Boulder Valley Comprehensive Plan update advances to June votes
After a June 11 joint hearing, Boulder County’s planning commission and county commissioners set later June meetings to deliberate and vote on a major Boulder Valley Comprehensive Plan update that staff say could theoretically allow more housing and jobs within city limits.
A major update to the Boulder Valley Comprehensive Plan moved closer to adoption this week after a joint county hearing ended without a vote but set final June meetings for the Boulder County Planning Commission and Board of County Commissioners.
At the June 11 hearing, billed as “information & questions only,” the Planning Commission continued the item to June 17 for deliberation and action, and county commissioners continued it to June 25 for their own deliberation and action.
The procedural step moves the plan from a long public-engagement process into an imminent decision phase. In the June 11 county packet, staff described the update as the product of more than 70 engagement opportunities over roughly 18 months and said the upcoming meetings are where county officials are expected to act on the recommended plan.
The most eye-catching figure in the staff packet is an estimate that the recommended future land use map could conceptually support about 40% more housing opportunities and 13% more job opportunities within city limits than the current map. But staff said in the packet that figure is a “theoretical maximum” based on allowed uses and assumed intensities, “not a projection of anticipated or desired future development.”

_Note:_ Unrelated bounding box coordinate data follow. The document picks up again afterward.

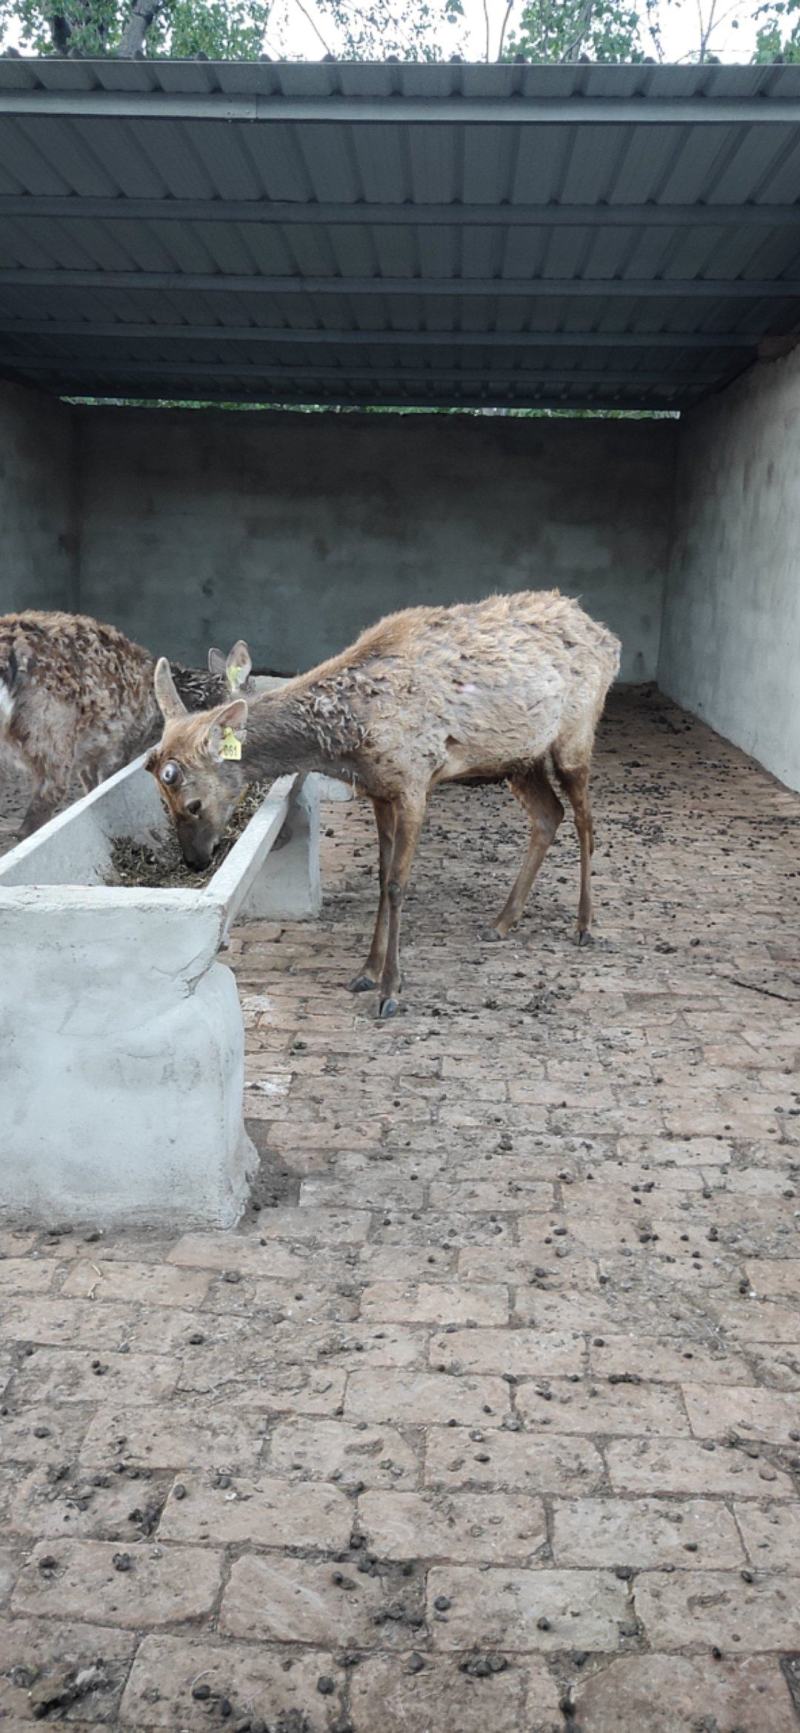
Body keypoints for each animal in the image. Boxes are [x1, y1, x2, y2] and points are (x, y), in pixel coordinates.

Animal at [0, 609, 253, 839]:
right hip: (51, 729)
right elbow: (104, 783)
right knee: (47, 795)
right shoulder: (119, 744)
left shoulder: (93, 748)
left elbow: (90, 786)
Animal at [147, 590, 621, 1018]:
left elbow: (396, 883)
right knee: (549, 814)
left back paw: (584, 924)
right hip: (520, 758)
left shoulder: (415, 779)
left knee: (585, 821)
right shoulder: (378, 790)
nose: (194, 861)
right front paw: (366, 972)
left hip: (576, 735)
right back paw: (502, 921)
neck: (352, 738)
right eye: (161, 797)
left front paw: (391, 989)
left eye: (192, 802)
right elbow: (380, 875)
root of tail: (608, 639)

The plan would not automatically rezone property or guarantee that level of construction. Instead, staff described the future land use map as a “flexible, adaptable framework” that can shape future regulations, rezoning decisions, infrastructure planning and public investment.
The recommended update would revise the city-county policy framework and the future land use map that guide those later decisions. According to the staff packet, the draft adds or expands sections on 15-minute neighborhoods, agriculture and food systems, arts and culture, housing, natural infrastructure, open space, regional collaboration, city water supply, resilience to natural hazards and transportation. Staff also said they created a new rural land use class, revised mobility language, updated map colors and accessibility, and carried forward policies on school sites and local energy generation.
Those changes matter because the comprehensive plan is meant to guide growth, infrastructure and environmental tradeoffs over the next 20 years. The packet says the framework is intended to better balance jobs and housing, reduce vehicle trips and resource use, reinforce more compact growth around hubs and transit, and inform planning around water supply, resilience and public facilities.
The public record is thinner on what amendments might still emerge before the votes. The June 11 minutes show that 12 people spoke at the hearing, including residents from Boulder, Gunbarrel and Louisville, but the minutes do not summarize their remarks.
One documented pressure point in earlier public materials is Gunbarrel. In a City of Boulder memo reviewing community change requests, residents argued that annexation should be initiated by Gunbarrel residents and that higher density and urbanization are not widely desired there. The same memo says city and county staff still support eventual annexation because Gunbarrel already adjoins city-served infrastructure, including water and sewer, but only if residents initiate it.